5.  V., A. Zoppini, 2010, p. 9. Zoppini sostiene che la regolazione “ (…) ha oggi assunto un significato sufficientemente univoco, atteso, che individua l’insieme delle discipline che mirano a reagire al fallimento del mercato e/o a garantire con l’eteronomia il mercato concorrenziale: quindi a correggere l’asimmetria informativa tra le parti, a evitare il prodursi di esternalità negative, a rimediare alle situazioni di monopolio. In particolare, la regolazione si esplica essenzialmente in forma di norme imperative che integrano il contenuto dei rapporti giuridici privati, così da disciplinare l’agire degli attori economici e orientare i comportamenti verso i risultati allocativi ritenuti socialmente preferibili, in quanto coerenti al paradigma concorrenziale”.

6.  V., S. Cassese, 2008, pp. 39-47 relative al Capitolo IV dell’opera intitolato, significativamente, “Dalla sovranità pubblica sull’economia alla sovranità dell’economia sullo Stato”.

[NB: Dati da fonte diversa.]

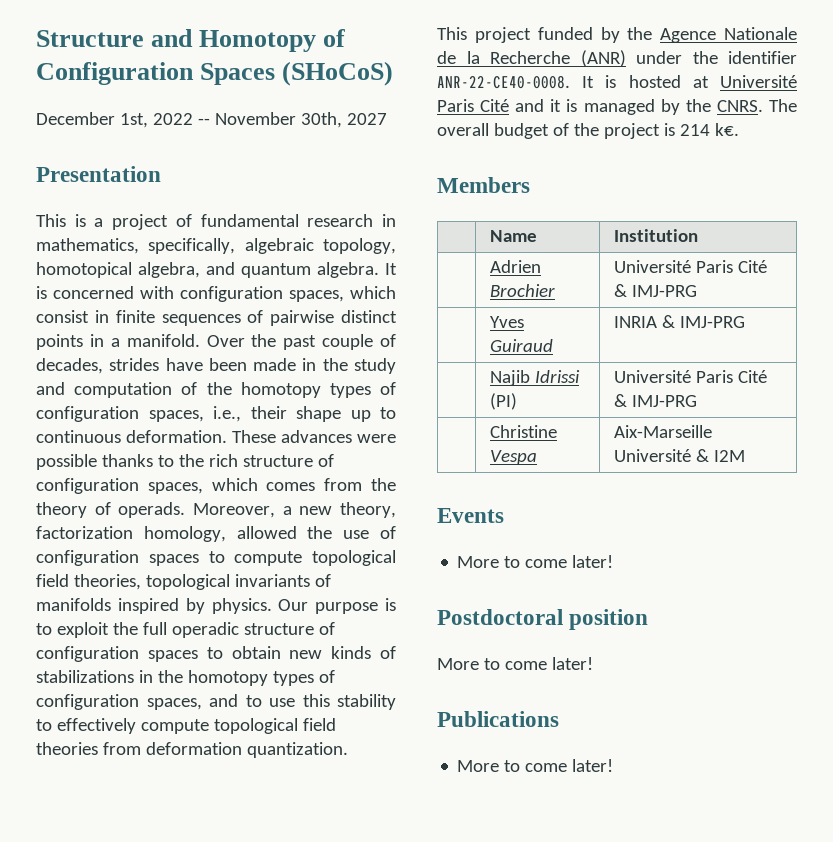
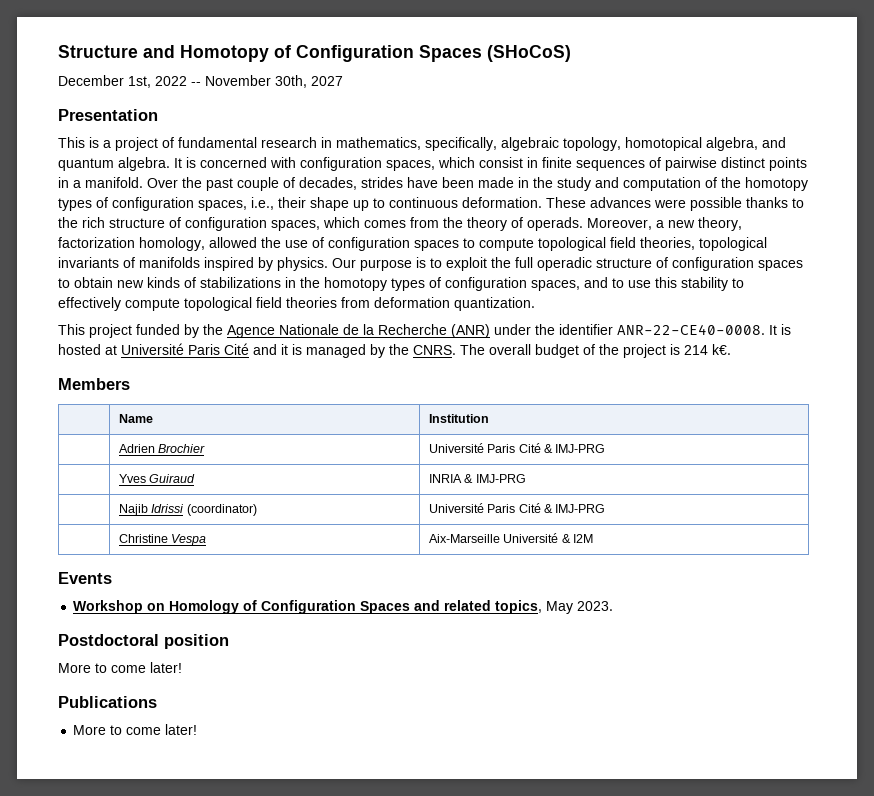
[489,393,517,410] (PI) -> [186,504,257,516] (coordinator)
[457,555,614,568] More to come later! -> [73,600,614,614] Workshop on Homology of Configuration Spaces and related topics, May 2023.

7.  Cfr. M. S. Giannini, 1985, pp. 271 e ss.

8.  Cfr. V. Grementier, 1971, pp. 245-249.

9.  Si v. la nota 1 in A. Zito, 2010.

10.  Si rinvia per un approfondimento a, A. Pisaneschi, 2009.

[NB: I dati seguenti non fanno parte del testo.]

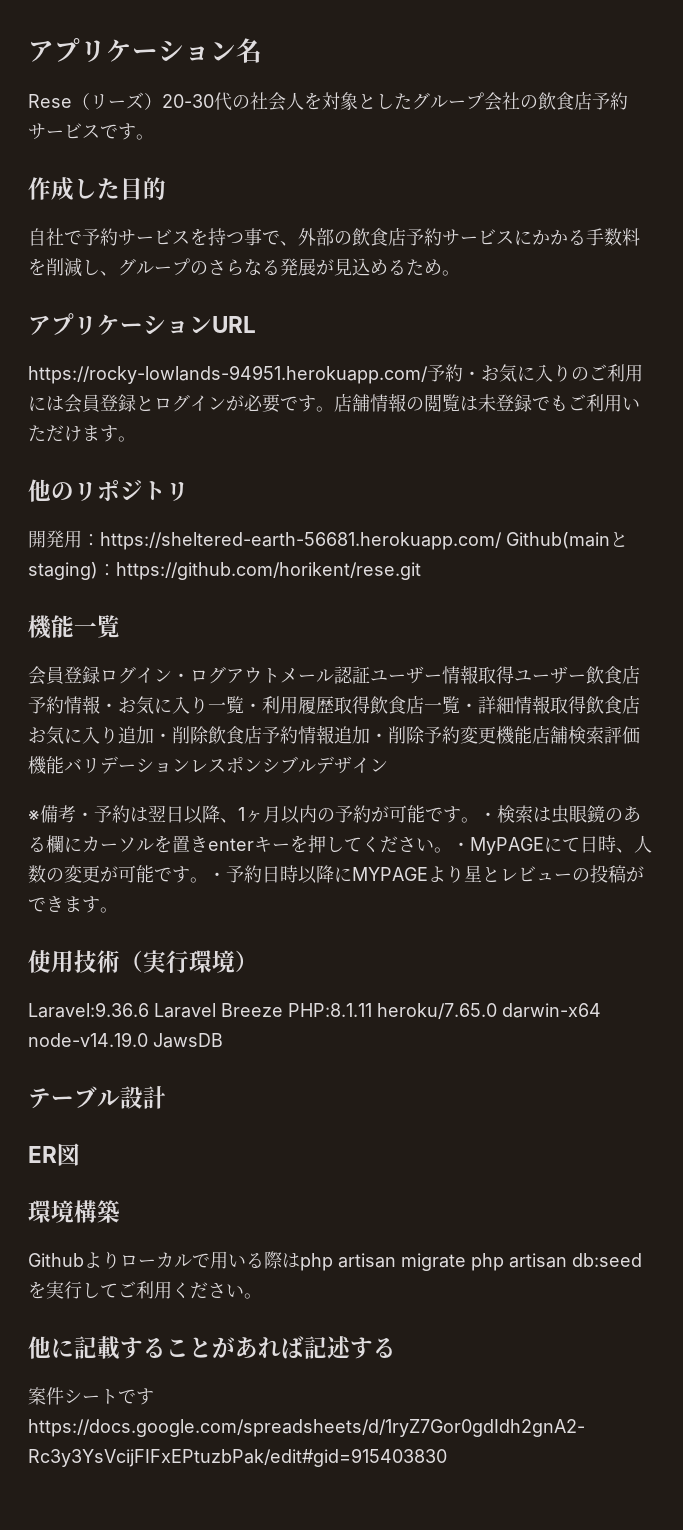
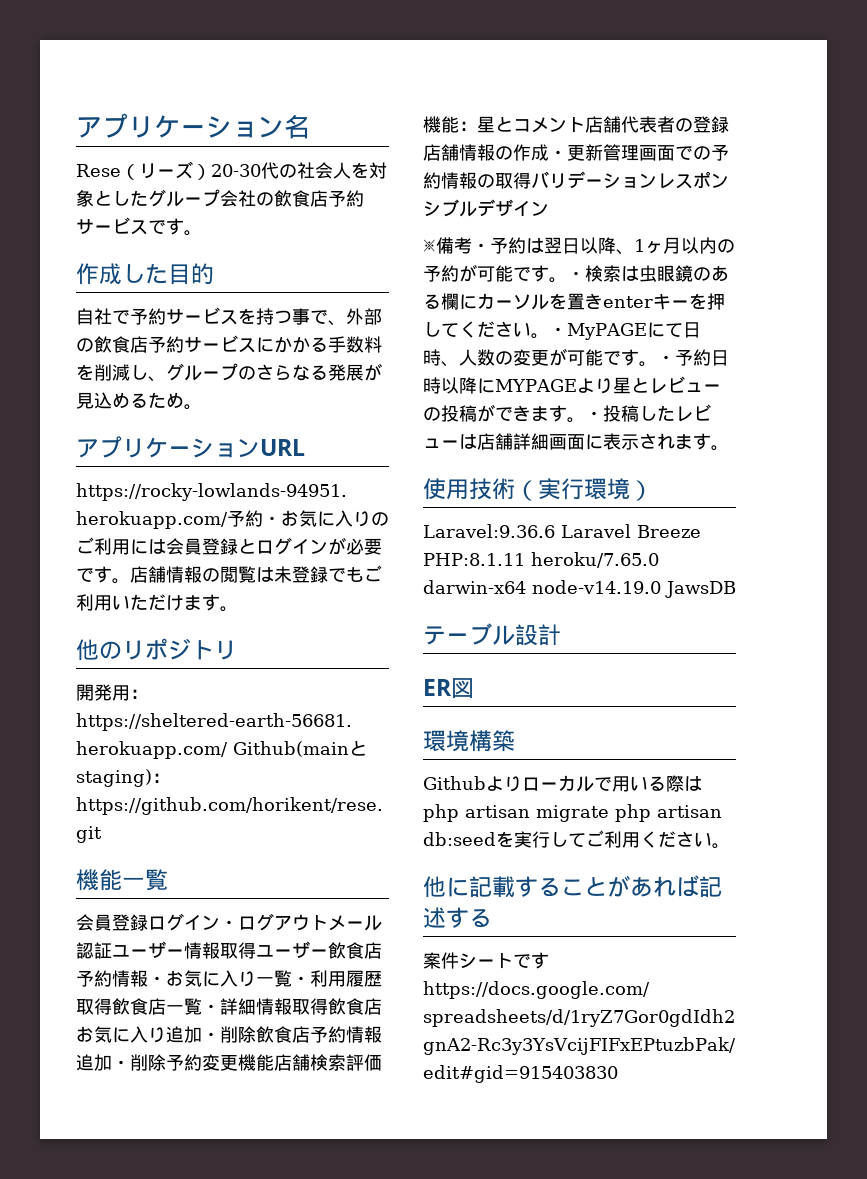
(64, 765) none -> [459,116,729,133] [423,144,729,161] [423,172,531,189] ：星とコメント店舗代表者の登録店舗情報の作成・更新管理画面での予約情報の取得
(118, 910) none -> [585,404,711,422] [423,433,729,451] ・投稿したレビューは店舗詳細画面に表示されます。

11.  Si v., L. Mengoni, 1963, p. 1075.

12.  La prima edizione del libro di Natalino Irti, “L’ordine giuridico del mercato”, appare, come noto, nel gennaio 1998. Per il dibattito che si crea sull’idea del libro si v., AA.VV., Il dibattito sull’ordine giuridico del mercato, Roma-Bari, Laterza, 1999.

13.  Si v., ancora, L. Mengoni, 1997, p. 1. In una lettera che Mengoni scrive a Irti dopo aver letto, alla sua uscita, “Norma e luoghi. Problemi di geo-diritto” emerge una considerazione premonitrice: “Il normativismo puro non solo de-territorializza il diritto, ma lo disumanizza. Esso sarà pure congeniale alla tecno-economia despazializzata, ma le è proprio necessario? Come si spiega allora la scarsa fortuna di Kelsen negli Stati Uniti d’America, cioè nel paese di gran lunga più tecnologicamente avanzato del mondo? Se non vuole sprofondare nell’abisso di follia preconizzato da Severino, la tecno-economia dovrà pure accettare il limite di un minimo di prescrizioni etiche che non vanno nel senso dell’efficienza pura e semplice”.